Evil triumphs when good men do nothing - Edmund Burke

Saturday, January 31, 2009

St. John Bosco - 31 January 2009



Today we celebrate the feast of St. John Bosco. Lets us read what Dr. Plinio has to say about this saint.

These are two excerpts from the book Some Pedagogical Ideas of Don Bosco.

• It is undisputable that the personality of Don Bosco’s mother, Mamma Margherita, influenced his formation. This woman, a widow at age 29, profoundly marked the souls of her three sons. She had little formal education but remarkably good sense. Her uprightness of judgment, great piety and virile firmness made her an exemplary educator. Margherita required her sons to work either in the house or the fields. From the break of dawn, after morning prayer the children worked hard all day long. “Life is too short to lose the best part of the day,” she would say.

Laziness was not permitted. The meals were simple and at night they slept on the floor. She never allowed self-complacence and had always her mind turned toward heaven: “We are soldiers of Christ always with our weapons ready, facing the enemy, and we must win,” she used to say. This is the way she prepared her sons for life.

• In addition to the work of his religious congregation, the building of churches, the foundation of numerous orphanages and preparing missions in faraway countries, Don Bosco dedicated time by day and night to write. He knew how to serve the Church with the pen, at times combating errors, at times strengthening souls. As a man of his time, he was aware of the great influence of that new modern giant, the press. He used his pen for more than 45 years producing a variety of works according to the needs of his fight.

When Protestantism launched offensive attacks against the Catholic Church with popular periodic brochures, Don Bosco countered with his Catholic Lectures, a monthly publication with timely articles and questions that responded to the Protestant propaganda.

(Mamma Margherita)
Comments of Prof.

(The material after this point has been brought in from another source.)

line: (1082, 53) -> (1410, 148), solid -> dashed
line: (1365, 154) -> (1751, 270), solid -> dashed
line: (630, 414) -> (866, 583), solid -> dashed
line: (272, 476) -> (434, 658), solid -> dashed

Plinio:

Let me comment on these excerpts one at a time.

Regarding Mamma Margherita, she fits the description of that strong woman of the Scripture who fulfills her duties and whose value is "far and from the uttermost coasts." She lived her life uprightly, she formed her sons perfectly, and one of them became the great St. John Bosco.

Her life offers proof of just how erroneous the progressivist mentality inundating the Church today is. Indeed, for this flawed mentality, anyone who has to bear hunger, cold and suffering cannot have a spiritual life. According to it, the first step is to do away with poverty and hunger. Only then can one begin to talk about a spiritual life. Therefore, the beginning of all apostolate is this material action. Doing away with poverty becomes, then, one of the main if not the principal ends of the Catholic Church.

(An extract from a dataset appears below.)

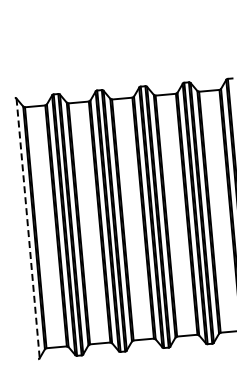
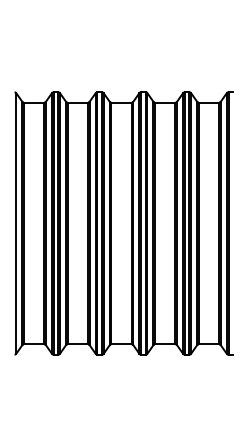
line: (28, 228) -> (16, 223), dashed -> solid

The life of Mamma Margherita demonstrates precisely the opposite. Her house was so poor that all the members of the family slept on the floor; the meals were frugal; the family members were subjected to much hard work. They led a typical poor life. Notwithstanding, she knew how to profit from this life and sanctified it by means of fortitude and the spirit of abnegation and sacrifice. Despite the poverty of the family, she saw to their material needs: her sons became strong men, capable of all kinds of work. At the same time, and this is what is important for us to note, she also took good care of their spiritual lives.

You see how Progressivism lies and fools Catholics when it implies that soft, comfortable conditions are indispensable for sanctity. This is completely wrong. Austerity, not softness, is what is needed.. This austerity must be observed in the formation of every family, even those of high levels with many resources.

In Europe this austerity was maintained in the formation of children and youth until some time ago. In the memoirs of the Duke of Nemours or the Duke of Alençon – I don’t remember which – it tells about the time when he was in London, exiled from France. He was young and lived with several other noble young men in the same house along the River Thames. The windows of their large bedroom were on the second floor opening straight out to the Thames. He wrote that when they would wake in the morning, it was their habit to jump out the window into the Thames. They would all do this every morning in the winter. This shows how they were accustomed to austerity. It is an example that comes to my mind on austerity in the formation of nobles. I wonder how many bad consequences would have been avoided if austerity were imposed in the formation of the youth of today’s wealthy families.

Regarding the second excerpt, it is interesting to observe how St. John Bosco was always aware of the problems of his times. He was not a saint living in the clouds, as sentimental hagiographies depict many saints. St. John Bosco knew the problems of his time and combated the enemies of the Church as they actually were. When the Protestant propaganda became strong in north Italy, he developed an effective intellectual action against it.

Today most people have a revolutionary understanding of what is important. They think that the economic means is more important than intellectual skills, and that the material is greater than the spiritual. For this reason, when they speak about St. John Bosco, they tend to stress his works of social assistance, and underplay his intellectual work. I also praise and recognize the importance of the foundations he made to help poor boys and give them a good formation, but I don’t agree that he should be remembered primarily for those works.

When you examine his life, you see that he spent a large number of years writing; therefore, he was as much a writer as a man of outside activity. It is why he joins St. Francis de Sales as one of the two patron saints of the press. It is good for us to stress this point that sets things aright.

Let us ask St. John Bosco to give us the spirit of austerity he had and protect our intellectual work and our Catholic journalism.